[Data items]
*-*-*

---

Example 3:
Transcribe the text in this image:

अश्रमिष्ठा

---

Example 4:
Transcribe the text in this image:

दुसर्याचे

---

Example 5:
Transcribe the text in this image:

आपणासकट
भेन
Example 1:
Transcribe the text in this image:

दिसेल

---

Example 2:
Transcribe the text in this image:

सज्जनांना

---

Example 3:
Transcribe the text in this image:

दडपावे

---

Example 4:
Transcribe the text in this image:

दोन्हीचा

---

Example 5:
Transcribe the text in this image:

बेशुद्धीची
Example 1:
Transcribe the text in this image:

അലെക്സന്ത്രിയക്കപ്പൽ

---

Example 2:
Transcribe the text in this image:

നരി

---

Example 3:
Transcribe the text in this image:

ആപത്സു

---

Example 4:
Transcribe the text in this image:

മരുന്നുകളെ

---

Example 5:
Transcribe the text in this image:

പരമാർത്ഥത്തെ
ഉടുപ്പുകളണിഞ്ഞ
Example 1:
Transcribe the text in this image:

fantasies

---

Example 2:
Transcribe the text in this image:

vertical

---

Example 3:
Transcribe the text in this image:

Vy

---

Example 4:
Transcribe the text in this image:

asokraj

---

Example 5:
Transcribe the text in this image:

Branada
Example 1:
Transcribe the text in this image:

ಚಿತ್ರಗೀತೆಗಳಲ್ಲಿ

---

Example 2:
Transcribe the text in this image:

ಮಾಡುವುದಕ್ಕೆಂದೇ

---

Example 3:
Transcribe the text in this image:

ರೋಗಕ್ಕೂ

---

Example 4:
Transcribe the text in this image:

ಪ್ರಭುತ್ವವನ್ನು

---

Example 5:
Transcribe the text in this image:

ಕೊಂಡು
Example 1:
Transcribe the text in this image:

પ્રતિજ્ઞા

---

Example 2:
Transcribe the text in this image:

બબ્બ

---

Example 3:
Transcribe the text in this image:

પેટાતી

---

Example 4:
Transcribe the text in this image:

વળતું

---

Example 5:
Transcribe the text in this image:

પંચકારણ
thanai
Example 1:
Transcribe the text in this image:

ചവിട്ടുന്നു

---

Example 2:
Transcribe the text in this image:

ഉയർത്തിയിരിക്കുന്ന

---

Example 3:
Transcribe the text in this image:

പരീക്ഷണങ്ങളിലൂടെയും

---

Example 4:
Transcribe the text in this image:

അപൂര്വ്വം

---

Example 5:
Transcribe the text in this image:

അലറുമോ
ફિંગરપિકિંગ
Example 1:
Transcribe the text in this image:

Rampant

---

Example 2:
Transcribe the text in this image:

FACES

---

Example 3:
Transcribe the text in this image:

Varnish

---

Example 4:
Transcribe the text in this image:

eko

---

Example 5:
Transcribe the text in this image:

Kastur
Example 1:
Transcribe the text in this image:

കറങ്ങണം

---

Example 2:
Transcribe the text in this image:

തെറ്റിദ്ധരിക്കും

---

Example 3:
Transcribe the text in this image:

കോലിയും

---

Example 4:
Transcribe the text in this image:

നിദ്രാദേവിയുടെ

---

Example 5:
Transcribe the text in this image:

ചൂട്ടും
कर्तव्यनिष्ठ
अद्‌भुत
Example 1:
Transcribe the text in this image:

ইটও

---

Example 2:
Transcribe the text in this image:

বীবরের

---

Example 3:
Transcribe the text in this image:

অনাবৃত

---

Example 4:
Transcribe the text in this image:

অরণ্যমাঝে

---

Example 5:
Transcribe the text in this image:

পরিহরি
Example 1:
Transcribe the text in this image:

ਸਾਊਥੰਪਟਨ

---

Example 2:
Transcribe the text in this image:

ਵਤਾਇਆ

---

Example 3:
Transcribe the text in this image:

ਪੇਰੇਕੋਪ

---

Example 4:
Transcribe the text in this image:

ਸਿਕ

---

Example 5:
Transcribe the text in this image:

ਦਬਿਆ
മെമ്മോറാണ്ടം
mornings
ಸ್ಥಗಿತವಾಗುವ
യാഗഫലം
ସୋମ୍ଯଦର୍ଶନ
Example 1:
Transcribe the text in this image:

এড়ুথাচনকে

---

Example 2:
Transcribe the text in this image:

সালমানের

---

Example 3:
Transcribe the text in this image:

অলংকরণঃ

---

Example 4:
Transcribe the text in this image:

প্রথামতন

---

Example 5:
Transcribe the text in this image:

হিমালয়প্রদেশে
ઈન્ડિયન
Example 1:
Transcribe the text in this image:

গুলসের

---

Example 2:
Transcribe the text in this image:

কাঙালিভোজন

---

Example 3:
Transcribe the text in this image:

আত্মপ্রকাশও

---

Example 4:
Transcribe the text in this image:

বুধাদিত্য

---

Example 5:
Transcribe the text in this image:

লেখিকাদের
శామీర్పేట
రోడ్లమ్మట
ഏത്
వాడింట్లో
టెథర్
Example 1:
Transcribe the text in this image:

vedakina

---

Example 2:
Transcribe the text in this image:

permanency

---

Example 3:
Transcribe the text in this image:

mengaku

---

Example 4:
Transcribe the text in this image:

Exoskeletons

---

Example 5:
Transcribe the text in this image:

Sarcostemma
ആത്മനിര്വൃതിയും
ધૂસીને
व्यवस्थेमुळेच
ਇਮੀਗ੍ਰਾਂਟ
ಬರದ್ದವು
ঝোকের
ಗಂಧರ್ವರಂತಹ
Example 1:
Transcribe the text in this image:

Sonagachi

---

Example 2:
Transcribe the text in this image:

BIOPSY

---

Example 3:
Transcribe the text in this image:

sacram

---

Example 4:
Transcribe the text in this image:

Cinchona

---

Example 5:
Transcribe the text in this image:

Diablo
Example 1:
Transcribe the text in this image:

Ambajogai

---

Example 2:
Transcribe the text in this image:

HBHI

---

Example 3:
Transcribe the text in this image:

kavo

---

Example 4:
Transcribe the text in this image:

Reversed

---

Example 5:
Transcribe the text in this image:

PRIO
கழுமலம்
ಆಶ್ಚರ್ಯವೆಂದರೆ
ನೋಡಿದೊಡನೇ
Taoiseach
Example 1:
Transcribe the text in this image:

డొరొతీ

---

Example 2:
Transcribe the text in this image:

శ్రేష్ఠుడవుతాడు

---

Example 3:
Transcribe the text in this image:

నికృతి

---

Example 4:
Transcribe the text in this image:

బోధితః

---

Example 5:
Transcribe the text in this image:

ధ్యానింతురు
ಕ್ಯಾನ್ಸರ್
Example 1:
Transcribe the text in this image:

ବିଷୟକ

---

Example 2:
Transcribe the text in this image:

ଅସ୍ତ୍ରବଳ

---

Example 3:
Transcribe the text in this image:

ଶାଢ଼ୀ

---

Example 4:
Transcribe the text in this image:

*-*-*

Copy every line of the records above without changing anything.

---

Example 3:
Transcribe the text in this image:

अश्रमिष्ठा

---

Example 4:
Transcribe the text in this image:

दुसर्याचे

---

Example 5:
Transcribe the text in this image:

आपणासकट
भेन
Example 1:
Transcribe the text in this image:

दिसेल

---

Example 2:
Transcribe the text in this image:

सज्जनांना

---

Example 3:
Transcribe the text in this image:

दडपावे

---

Example 4:
Transcribe the text in this image:

दोन्हीचा

---

Example 5:
Transcribe the text in this image:

बेशुद्धीची
Example 1:
Transcribe the text in this image:

അലെക്സന്ത്രിയക്കപ്പൽ

---

Example 2:
Transcribe the text in this image:

നരി

---

Example 3:
Transcribe the text in this image:

ആപത്സു

---

Example 4:
Transcribe the text in this image:

മരുന്നുകളെ

---

Example 5:
Transcribe the text in this image:

പരമാർത്ഥത്തെ
ഉടുപ്പുകളണിഞ്ഞ
Example 1:
Transcribe the text in this image:

fantasies

---

Example 2:
Transcribe the text in this image:

vertical

---

Example 3:
Transcribe the text in this image:

Vy

---

Example 4:
Transcribe the text in this image:

asokraj

---

Example 5:
Transcribe the text in this image:

Branada
Example 1:
Transcribe the text in this image:

ಚಿತ್ರಗೀತೆಗಳಲ್ಲಿ

---

Example 2:
Transcribe the text in this image:

ಮಾಡುವುದಕ್ಕೆಂದೇ

---

Example 3:
Transcribe the text in this image:

ರೋಗಕ್ಕೂ

---

Example 4:
Transcribe the text in this image:

ಪ್ರಭುತ್ವವನ್ನು

---

Example 5:
Transcribe the text in this image:

ಕೊಂಡು
Example 1:
Transcribe the text in this image:

પ્રતિજ્ઞા

---

Example 2:
Transcribe the text in this image:

બબ્બ

---

Example 3:
Transcribe the text in this image:

પેટાતી

---

Example 4:
Transcribe the text in this image:

વળતું

---

Example 5:
Transcribe the text in this image:

પંચકારણ
thanai
Example 1:
Transcribe the text in this image:

ചവിട്ടുന്നു

---

Example 2:
Transcribe the text in this image:

ഉയർത്തിയിരിക്കുന്ന

---

Example 3:
Transcribe the text in this image:

പരീക്ഷണങ്ങളിലൂടെയും

---

Example 4:
Transcribe the text in this image:

അപൂര്വ്വം

---

Example 5:
Transcribe the text in this image:

അലറുമോ
ફિંગરપિકિંગ
Example 1:
Transcribe the text in this image:

Rampant

---

Example 2:
Transcribe the text in this image:

FACES

---

Example 3:
Transcribe the text in this image:

Varnish

---

Example 4:
Transcribe the text in this image:

eko

---

Example 5:
Transcribe the text in this image:

Kastur
Example 1:
Transcribe the text in this image:

കറങ്ങണം

---

Example 2:
Transcribe the text in this image:

തെറ്റിദ്ധരിക്കും

---

Example 3:
Transcribe the text in this image:

കോലിയും

---

Example 4:
Transcribe the text in this image:

നിദ്രാദേവിയുടെ

---

Example 5:
Transcribe the text in this image:

ചൂട്ടും
कर्तव्यनिष्ठ
अद्‌भुत
Example 1:
Transcribe the text in this image:

ইটও

---

Example 2:
Transcribe the text in this image:

বীবরের

---

Example 3:
Transcribe the text in this image:

অনাবৃত

---

Example 4:
Transcribe the text in this image:

অরণ্যমাঝে

---

Example 5:
Transcribe the text in this image:

পরিহরি
Example 1:
Transcribe the text in this image:

ਸਾਊਥੰਪਟਨ

---

Example 2:
Transcribe the text in this image:

ਵਤਾਇਆ

---

Example 3:
Transcribe the text in this image:

ਪੇਰੇਕੋਪ

---

Example 4:
Transcribe the text in this image:

ਸਿਕ

---

Example 5:
Transcribe the text in this image:

ਦਬਿਆ
മെമ്മോറാണ്ടം
mornings
ಸ್ಥಗಿತವಾಗುವ
യാഗഫലം
ସୋମ୍ଯଦର୍ଶନ
Example 1:
Transcribe the text in this image:

এড়ুথাচনকে

---

Example 2:
Transcribe the text in this image:

সালমানের

---

Example 3:
Transcribe the text in this image:

অলংকরণঃ

---

Example 4:
Transcribe the text in this image:

প্রথামতন

---

Example 5:
Transcribe the text in this image:

হিমালয়প্রদেশে
ઈન્ડિયન
Example 1:
Transcribe the text in this image:

গুলসের

---

Example 2:
Transcribe the text in this image:

কাঙালিভোজন

---

Example 3:
Transcribe the text in this image:

আত্মপ্রকাশও

---

Example 4:
Transcribe the text in this image:

বুধাদিত্য

---

Example 5:
Transcribe the text in this image:

লেখিকাদের
శామీర్పేట
రోడ్లమ్మట
ഏത്
వాడింట్లో
టెథర్
Example 1:
Transcribe the text in this image:

vedakina

---

Example 2:
Transcribe the text in this image:

permanency

---

Example 3:
Transcribe the text in this image:

mengaku

---

Example 4:
Transcribe the text in this image:

Exoskeletons

---

Example 5:
Transcribe the text in this image:

Sarcostemma
ആത്മനിര്വൃതിയും
ધૂસીને
व्यवस्थेमुळेच
ਇਮੀਗ੍ਰਾਂਟ
ಬರದ್ದವು
ঝোকের
ಗಂಧರ್ವರಂತಹ
Example 1:
Transcribe the text in this image:

Sonagachi

---

Example 2:
Transcribe the text in this image:

BIOPSY

---

Example 3:
Transcribe the text in this image:

sacram

---

Example 4:
Transcribe the text in this image:

Cinchona

---

Example 5:
Transcribe the text in this image:

Diablo
Example 1:
Transcribe the text in this image:

Ambajogai

---

Example 2:
Transcribe the text in this image:

HBHI

---

Example 3:
Transcribe the text in this image:

kavo

---

Example 4:
Transcribe the text in this image:

Reversed

---

Example 5:
Transcribe the text in this image:

PRIO
கழுமலம்
ಆಶ್ಚರ್ಯವೆಂದರೆ
ನೋಡಿದೊಡನೇ
Taoiseach
Example 1:
Transcribe the text in this image:

డొరొతీ

---

Example 2:
Transcribe the text in this image:

శ్రేష్ఠుడవుతాడు

---

Example 3:
Transcribe the text in this image:

నికృతి

---

Example 4:
Transcribe the text in this image:

బోధితః

---

Example 5:
Transcribe the text in this image:

ధ్యానింతురు
ಕ್ಯಾನ್ಸರ್
Example 1:
Transcribe the text in this image:

ବିଷୟକ

---

Example 2:
Transcribe the text in this image:

ଅସ୍ତ୍ରବଳ

---

Example 3:
Transcribe the text in this image:

ଶାଢ଼ୀ

---

Example 4:
Transcribe the text in this image:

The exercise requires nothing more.